During the Secret Invasion storyline, Jerry Sledge is recruited by Daisy Johnson to be a member of Nick Fury's new Secret Warriors. While in battle, Johnson refers to Sledge as "Stonewall".

It is later revealed that Stonewall is the son of Absorbing Man. He was conceived before his father obtained superpowers. One day, he came into contact with his father which caused Stonewall to gain his powers.
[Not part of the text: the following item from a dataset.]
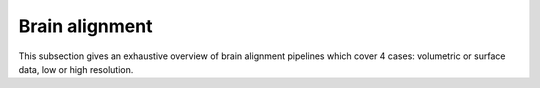 ===============
Brain alignment
===============

This subsection gives an exhaustive overview of brain alignment pipelines which cover 4 cases: volumetric or surface data, low or high resolution.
Stonewall and the rest of the Secret Warriors are taken to Heaven's Hell, a secret base in orbit. There, Nick Fury explains the plan for the main team to hit Hydra while the other teams take on the last Leviathan bases. Using Eden Fesi's portal, the group travels to the Hydra base Gehenna and attempts to destroy it. However, they had been expected to arrive and the base is already armed. Following the fight against Hydra, Stonewall reunites with the team and joins up with Team Black and the Howling Commandos.

==Powers and abilities==
Stonewall's mutant physiology granted him immense superhuman strength and endurance, including a high resistance to physical injury. He was especially resistant to blunt physical force, resisting blows from Rogue and the Blob. He was also a skilled physical fighter. He could, however, be grappled and made to lose his footing through indirect attacks. In these cases, his dense body could put him at a disadvantage, as he nearly drowned in a mountain lake after Storm threw him in. Unable to get back to shore on his own, she had to help pull him out. Stonewall was also vulnerable to energy based attacks that were not kinetic in nature. Donald Pierce killed him with electrocution, flooding his body with electrical energy.

The Jerry Sledge incarnation of Stonewall possesses superhuman strength and endurance. When he lost his temper during a battle with Gorgon, he suddenly changed into a rock-skinned giant. Similar to his father, Stonewall is able to absorb the properties of elements.